Data for this task>

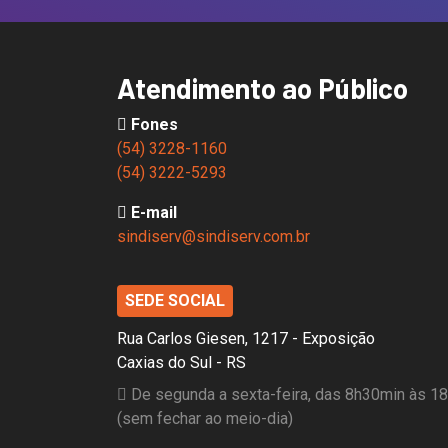
Atendimento ao Público
Fones
(54) 3228-1160
(54) 3222-5293
E-mail
sindiserv@sindiserv.com.br
SEDE SOCIAL
Rua Carlos Giesen, 1217 - Exposição
Caxias do Sul - RS
De segunda a sexta-feira, das 8h30min às 1
(sem fechar ao meio-dia)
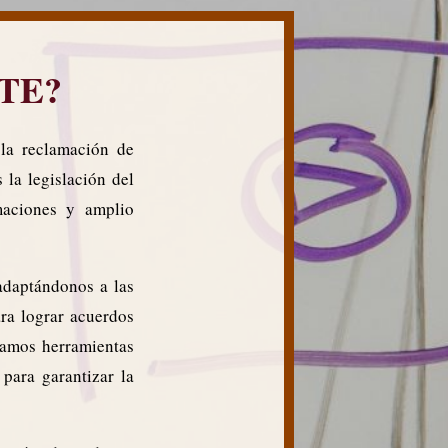
TE?
la reclamación de
la legislación del
maciones y amplio
adaptándonos a las
ara lograr acuerdos
izamos herramientas
 para garantizar la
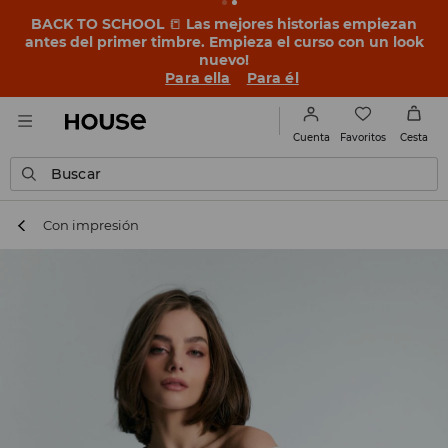
BACK TO SCHOOL
📒
Las mejores historias empiezan
antes del primer timbre. Empieza el curso con un look
nuevo!
Para ella
Para él
Favoritos
Cuenta
Cesta
Buscar
Con impresión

What you are asked to do>
The material above must be printed exactly, with its pictures left out.

Solution to this task>
Atendimento ao Público
Fones
(54) 3228-1160
(54) 3222-5293
E-mail
sindiserv@sindiserv.com.br
SEDE SOCIAL
Rua Carlos Giesen, 1217 - Exposição
Caxias do Sul - RS
De segunda a sexta-feira, das 8h30min às 1
(sem fechar ao meio-dia)
TE?
la reclamación de
la legislación del
maciones y amplio
adaptándonos a las
ara lograr acuerdos
izamos herramientas
 para garantizar la
BACK TO SCHOOL
📒
Las mejores historias empiezan
antes del primer timbre. Empieza el curso con un look
nuevo!
Para ella
Para él
Favoritos
Cuenta
Cesta
Buscar
Con impresión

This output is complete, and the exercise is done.